Mockett’s expert juxtaposition of these beautiful scenes against the anxious fear that came with “the sickness,” as the protagonist calls it, feels real and relatable. It does more than paint a vivid portrait, it allows the woman in the novel to see her own life unfolding in new ways, while offering the reader an inside look at her self-conceived missteps into adulthood, some of which readers will relate to, a nod that comes up several times in the novel. An attempt by the author perhaps, to express the inexplicable bond of life and art.
At the start of the fifth chapter, Mockett likens the woman’s life to being one big story with an overstory existing outside of herself. Here the author introduces a narrative layer that is both complex and significant. This is evident when the protagonist explores her feelings, “She, along with everyone else, measured herself against this story all the time, knowing where she had or had not taken the correct steps and thus whether she was properly placed on the path to adulthood. By the time she was an adult, she knew it was impossible to mold herself to the story and that plenty of people were also dissatisfied with the story, but no one seemed to have any idea what to replace it with."
The adept way Mockett uses the overstory is particularly poignant when she introduces the 11th century novel, The Tale of Genji written by the Japanese poet and lady-in-waiting, Murasaki Shikibu. Mockett introduces the novel when the protagonist, a professor, begins teaching a remote class with students living in Hong Kong. The Tale of Genji depicts the high courtiers of the Heian Period and it leads the class into conversations of individual growth, the exploration of changing place, and most importantly the pain and trauma that can accompany love. The fact that Mockett’s protagonist is teaching a modernist view of a novel written by a woman about women—whom centuries ago grappled with the same complications—is not lost on the reader. This story (and the overstory, as it were) adds to the pleasure of delving into Japanese history and culture, which is also the protagonist’s and the author’s history and culture. Likewise, it provides provocative topics to explore. Topics like love, lust, art, and envy are present throughout the novel, but highlighted with The Tale of Genji. The overstory is so well done that when Mockett remind readers, “Tragedy plus romance was particularly potent,” we are left with a nod and a knowing smile. It’s a reminder that if we examine our own tragedies and romances, we too can learn to love ourselves and others more deeply than ever before. This is why Mockett’s novel is a success.
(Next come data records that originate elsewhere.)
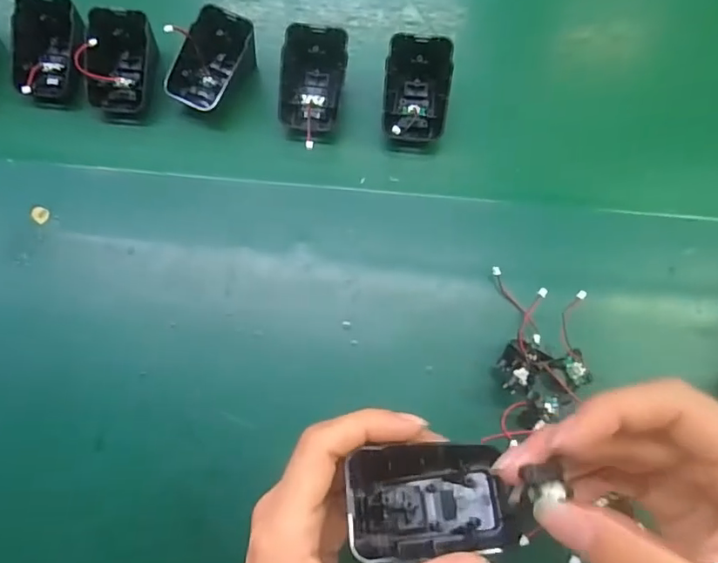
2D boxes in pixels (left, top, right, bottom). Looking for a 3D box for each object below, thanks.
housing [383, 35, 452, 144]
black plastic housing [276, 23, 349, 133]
[{"bbox_3d":[0.040,-0.132,0.379,0.044,0.026,0.069,2,99,1],"label":"housing"},{"bbox_3d":[-0.032,-0.138,0.382,0.047,0.042,0.064,4,78,4],"label":"black plastic housing"}]

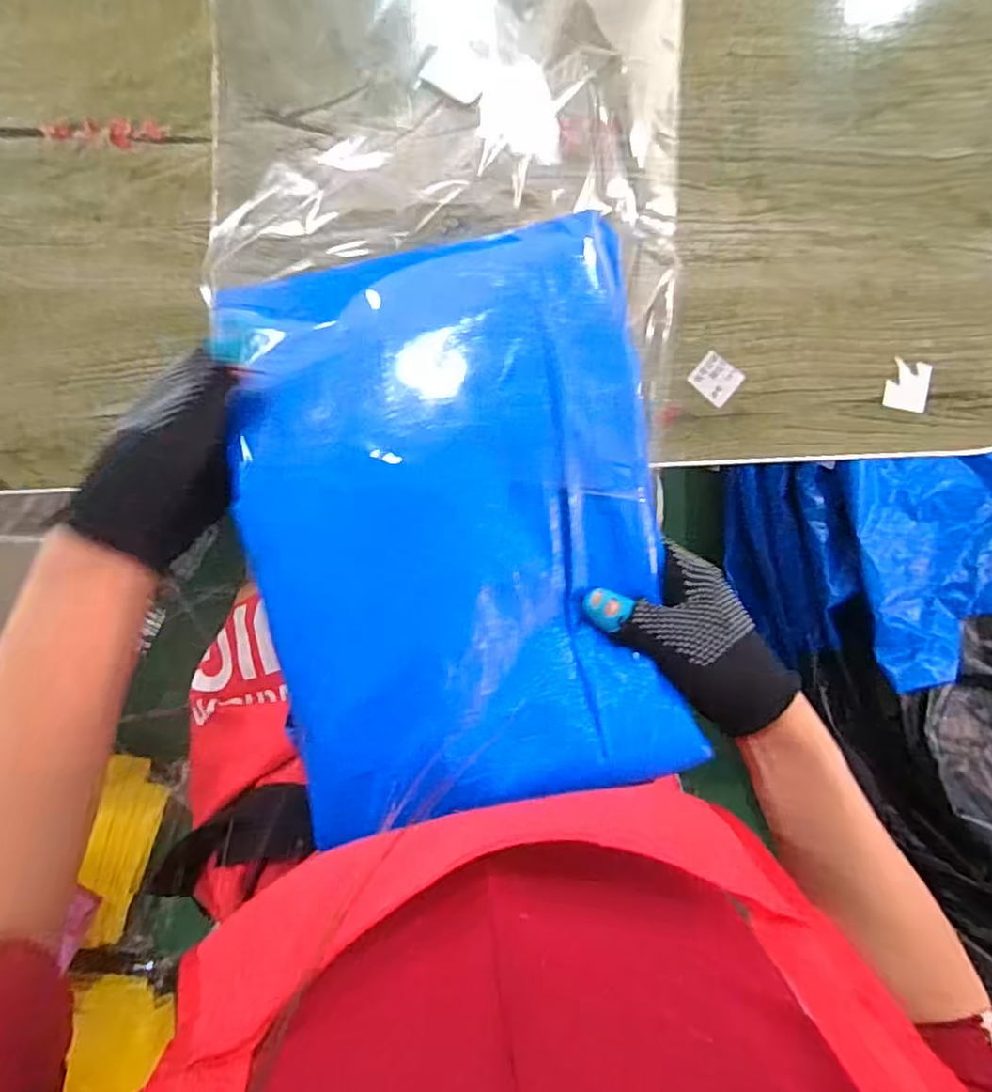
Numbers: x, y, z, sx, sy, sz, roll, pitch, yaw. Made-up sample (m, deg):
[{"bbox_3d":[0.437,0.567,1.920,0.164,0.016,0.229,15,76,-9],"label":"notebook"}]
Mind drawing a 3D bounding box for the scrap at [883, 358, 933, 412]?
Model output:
[{"bbox_3d":[0.281,-0.110,0.443,0.029,0.004,0.033,9,89,1],"label":"scrap"}]

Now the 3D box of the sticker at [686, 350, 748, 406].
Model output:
[{"bbox_3d":[0.147,-0.111,0.430,0.030,0.004,0.027,41,89,-4],"label":"sticker"}]

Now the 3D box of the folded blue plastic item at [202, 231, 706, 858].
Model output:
[{"bbox_3d":[-0.014,-0.017,0.340,0.207,0.057,0.291,-11,92,-3],"label":"folded blue plastic item"}]

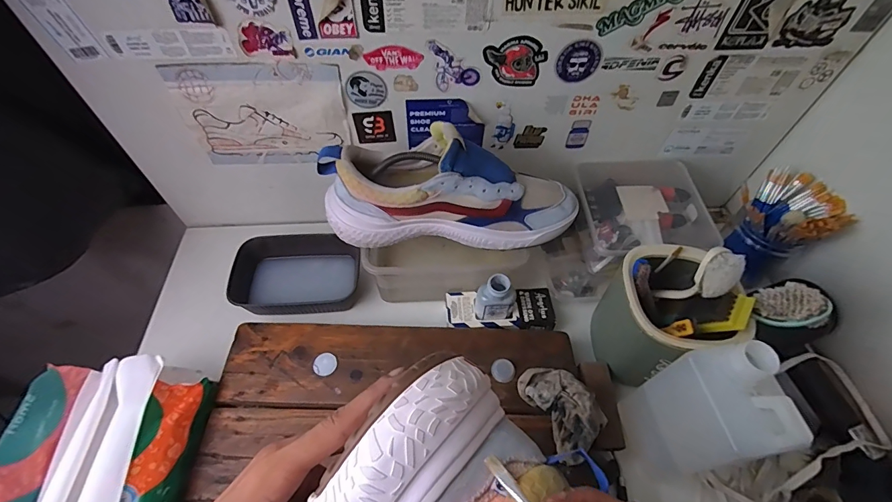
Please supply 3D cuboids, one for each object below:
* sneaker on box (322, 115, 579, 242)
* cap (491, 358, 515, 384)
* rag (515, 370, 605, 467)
[{"bbox_3d":[0.009,-0.077,0.468,0.294,0.116,0.092,0,55,-3],"label":"sneaker on box"},{"bbox_3d":[0.067,0.141,0.479,0.026,0.007,0.026,1,55,-2],"label":"cap"},{"bbox_3d":[0.129,0.166,0.440,0.063,0.040,0.099,-23,59,-17],"label":"rag"}]

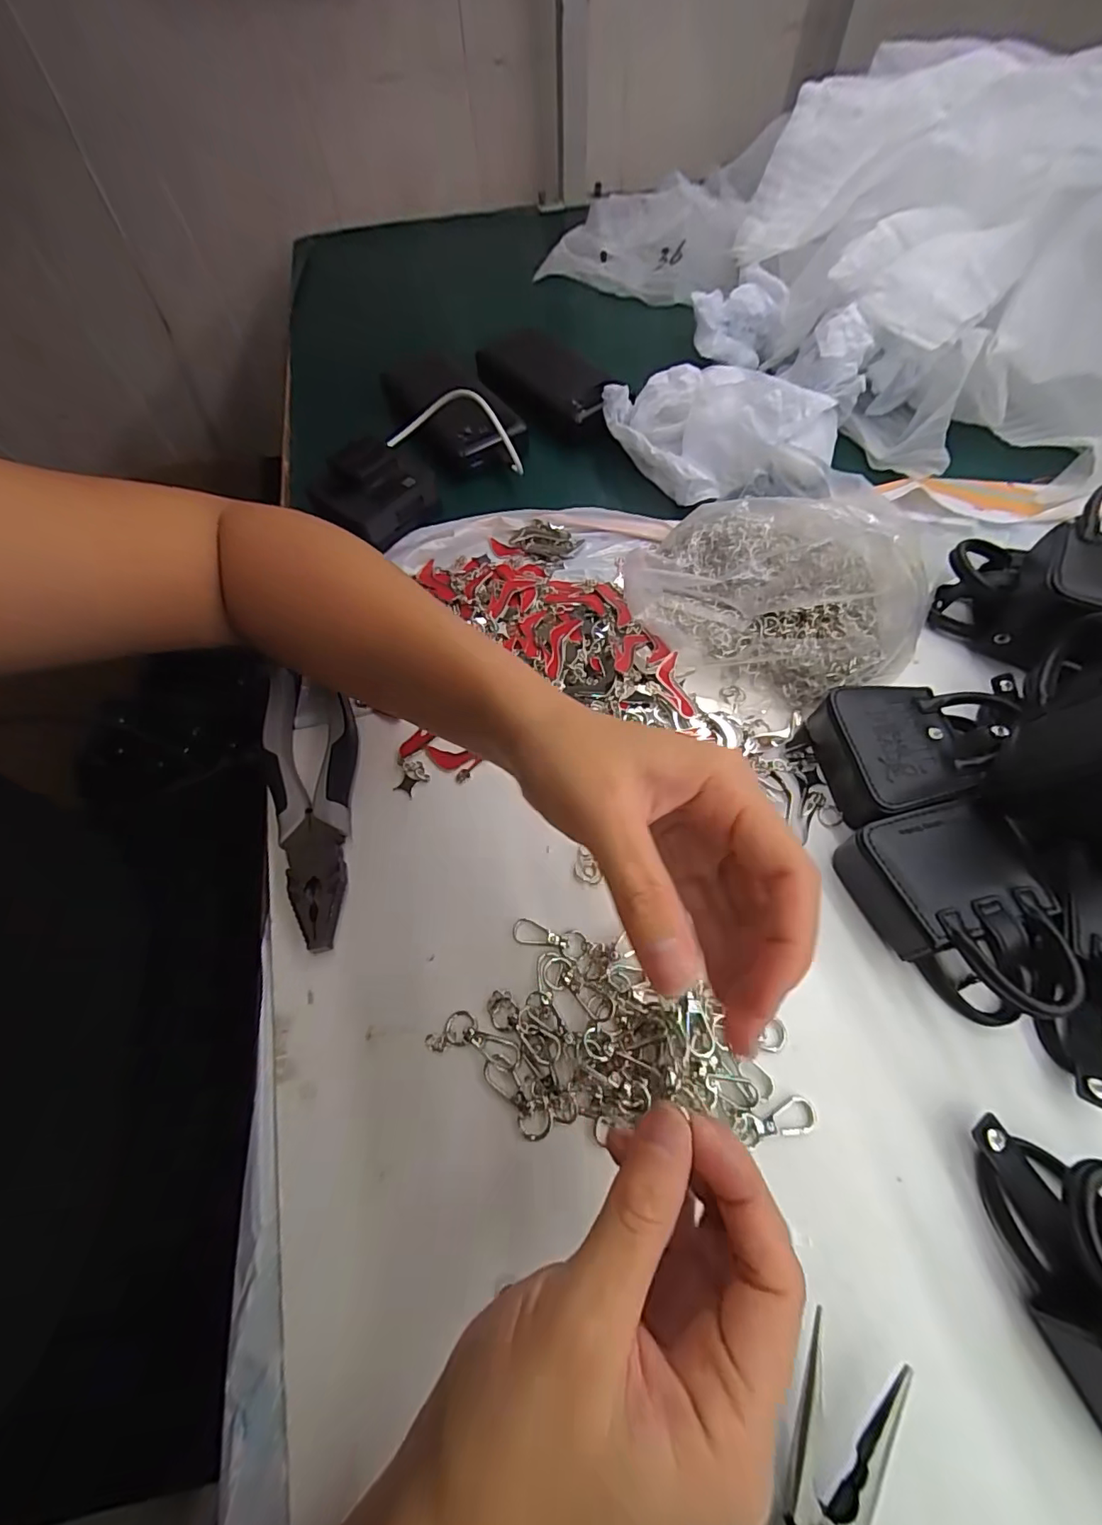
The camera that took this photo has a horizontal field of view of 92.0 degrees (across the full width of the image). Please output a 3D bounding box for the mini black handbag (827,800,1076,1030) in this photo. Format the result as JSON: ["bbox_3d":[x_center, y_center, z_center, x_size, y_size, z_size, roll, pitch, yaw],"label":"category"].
[{"bbox_3d":[0.198,0.071,0.258,0.068,0.046,0.096,-17,63,-5],"label":"mini black handbag"}]

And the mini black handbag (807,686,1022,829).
[{"bbox_3d":[0.210,-0.011,0.302,0.105,0.034,0.075,-13,63,-4],"label":"mini black handbag"}]

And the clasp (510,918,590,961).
[{"bbox_3d":[0.000,0.091,0.278,0.041,0.004,0.014,14,65,10],"label":"clasp"}]

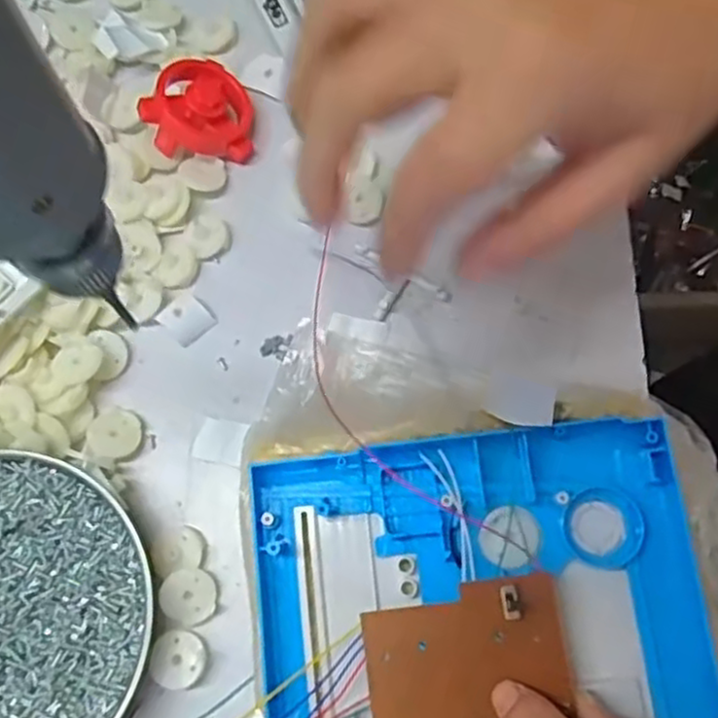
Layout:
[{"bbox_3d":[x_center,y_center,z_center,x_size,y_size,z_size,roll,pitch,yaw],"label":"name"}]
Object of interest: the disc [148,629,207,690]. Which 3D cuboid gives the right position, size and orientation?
[{"bbox_3d":[-0.076,0.126,0.304,0.022,0.005,0.022,-1,74,2],"label":"disc"}]

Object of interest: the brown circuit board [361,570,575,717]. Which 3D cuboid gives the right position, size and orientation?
[{"bbox_3d":[0.040,0.118,0.262,0.071,0.010,0.071,-8,74,0],"label":"brown circuit board"}]

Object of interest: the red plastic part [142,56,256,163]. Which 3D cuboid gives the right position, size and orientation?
[{"bbox_3d":[-0.081,-0.126,0.367,0.055,0.023,0.048,6,73,-28],"label":"red plastic part"}]

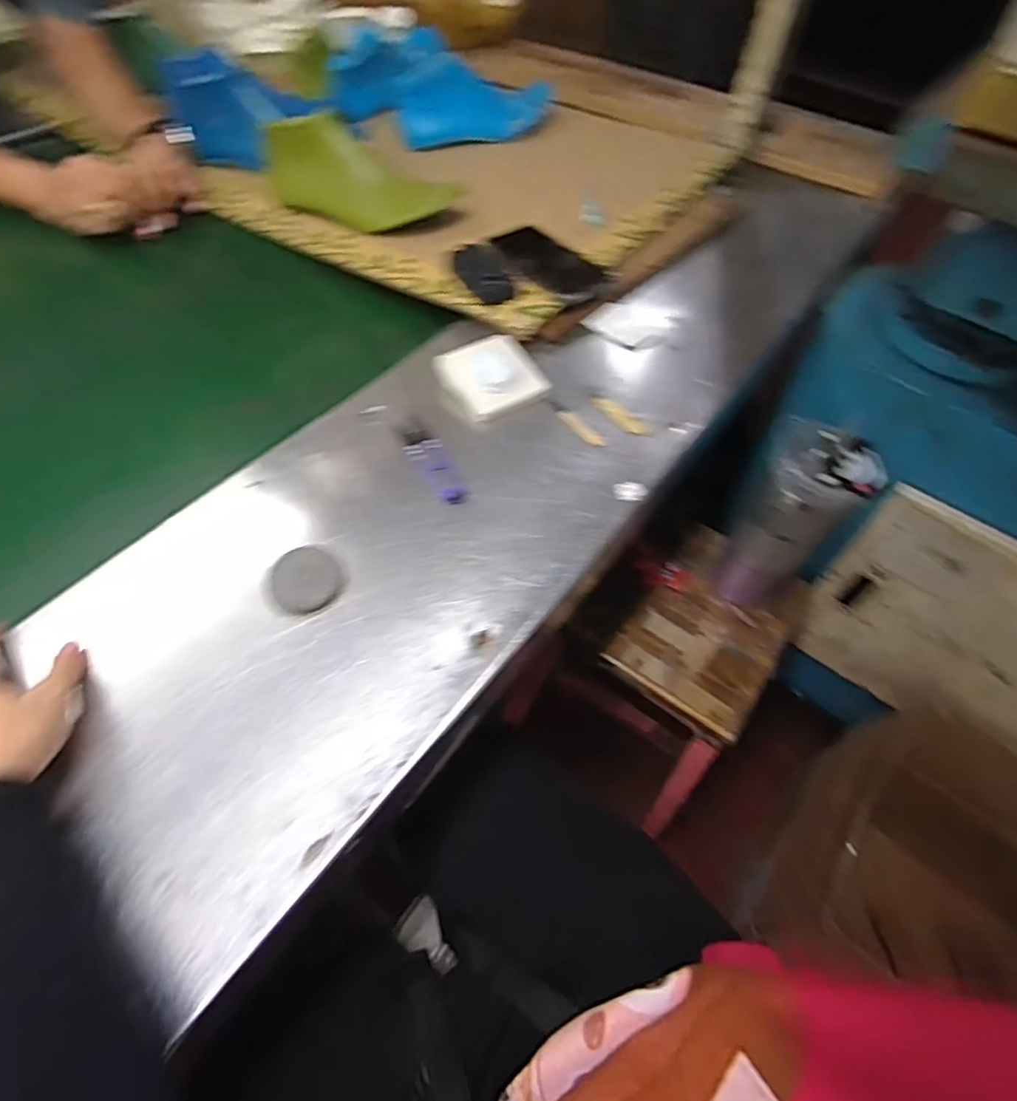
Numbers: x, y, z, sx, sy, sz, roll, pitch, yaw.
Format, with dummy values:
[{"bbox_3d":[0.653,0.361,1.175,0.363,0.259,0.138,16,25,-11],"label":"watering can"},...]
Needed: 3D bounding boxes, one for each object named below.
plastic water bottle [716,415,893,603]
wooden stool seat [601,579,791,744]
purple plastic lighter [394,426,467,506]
[{"bbox_3d":[0.315,-0.030,0.679,0.105,0.232,0.084,35,60,19],"label":"plastic water bottle"},{"bbox_3d":[0.240,0.119,0.735,0.174,0.016,0.182,34,60,18],"label":"wooden stool seat"},{"bbox_3d":[-0.068,-0.080,0.537,0.031,0.007,0.105,-23,60,-18],"label":"purple plastic lighter"}]

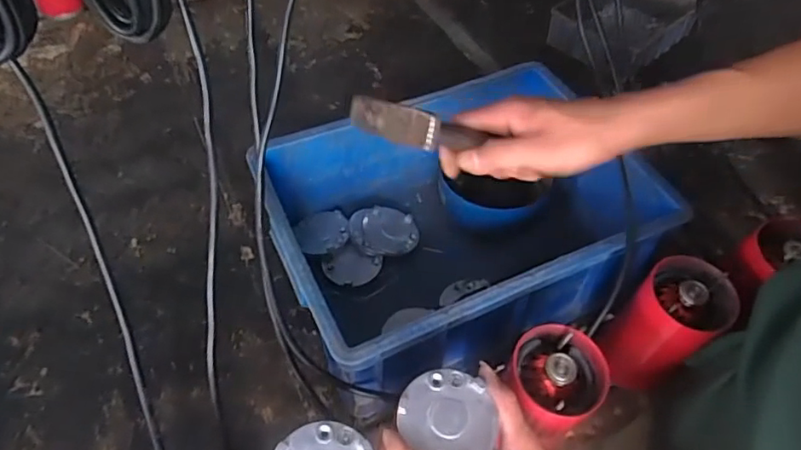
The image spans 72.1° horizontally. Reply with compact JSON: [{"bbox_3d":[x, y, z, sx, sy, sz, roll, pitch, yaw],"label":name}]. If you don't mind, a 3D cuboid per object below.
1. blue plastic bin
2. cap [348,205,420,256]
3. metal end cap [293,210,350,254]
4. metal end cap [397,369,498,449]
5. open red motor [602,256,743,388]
[{"bbox_3d":[0.064,-0.002,0.648,0.397,0.151,0.294,-21,54,-18],"label":"blue plastic bin"},{"bbox_3d":[-0.021,0.006,0.703,0.086,0.016,0.073,1,51,0],"label":"cap"},{"bbox_3d":[-0.101,0.010,0.709,0.068,0.012,0.069,1,51,-1],"label":"metal end cap"},{"bbox_3d":[0.036,0.141,0.410,0.070,0.008,0.066,0,50,0],"label":"metal end cap"},{"bbox_3d":[0.261,0.101,0.546,0.080,0.137,0.076,1,51,-1],"label":"open red motor"}]

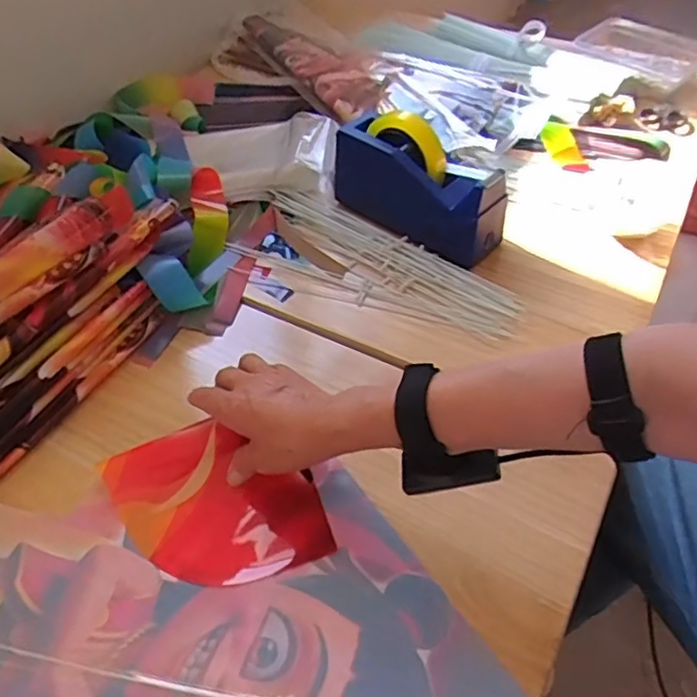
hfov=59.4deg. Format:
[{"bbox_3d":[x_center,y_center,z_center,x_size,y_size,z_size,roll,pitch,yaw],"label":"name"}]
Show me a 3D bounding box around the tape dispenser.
[{"bbox_3d":[0.073,-0.186,0.677,0.201,0.120,0.063,32,56,28],"label":"tape dispenser"}]

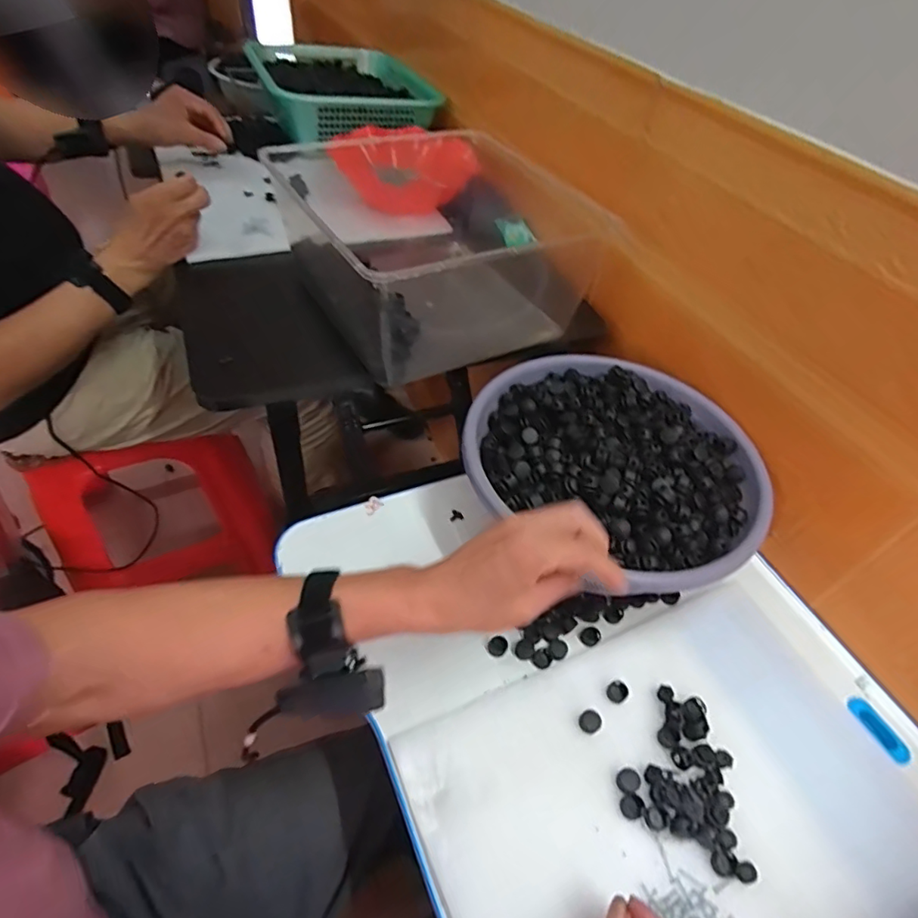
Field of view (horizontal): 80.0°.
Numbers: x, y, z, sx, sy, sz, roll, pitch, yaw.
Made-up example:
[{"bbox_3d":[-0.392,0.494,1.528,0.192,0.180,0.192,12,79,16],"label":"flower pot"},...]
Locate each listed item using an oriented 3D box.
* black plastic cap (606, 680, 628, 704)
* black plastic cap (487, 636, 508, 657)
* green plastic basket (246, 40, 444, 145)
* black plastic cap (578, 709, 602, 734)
[{"bbox_3d":[0.137,0.201,0.472,0.017,0.011,0.016,3,48,-4],"label":"black plastic cap"},{"bbox_3d":[0.036,0.170,0.498,0.019,0.004,0.016,-18,53,-21],"label":"black plastic cap"},{"bbox_3d":[-0.220,-0.693,1.010,0.272,0.086,0.380,-14,51,-19],"label":"green plastic basket"},{"bbox_3d":[0.109,0.217,0.453,0.018,0.010,0.017,3,48,-4],"label":"black plastic cap"}]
While some might consider The Tree Doctor just another pandemic story, this novel is set apart by Mockett’s invitation to consider these experiences that though unique to this woman and this place, are still so universal. Essentially, the author uses the pandemic as another carefully-crafted character for the protagonist to figure out, like her family, her lover, and herself, just like we are still trying to figure out what happened.
The Tree Doctor gives us a portrait of one woman in one moment of time, but she truly is every woman everywhere on the cusp of middle age weighed down by familial obligations, societal expectations, and the realization that mid-life enrages and entangles. She is a mother, a wife, a lady patiently waiting for the second half of her life, learning from where she came and where she’s headed. And while there is isolation and anxiety in this novel, there is also relatability and intrigue, skillfully accomplished with craft and compassion. Because of that, I could read this novel again and again and continually be delighted by this often messy protagonist, in spite of—or maybe because of—her obvious missteps.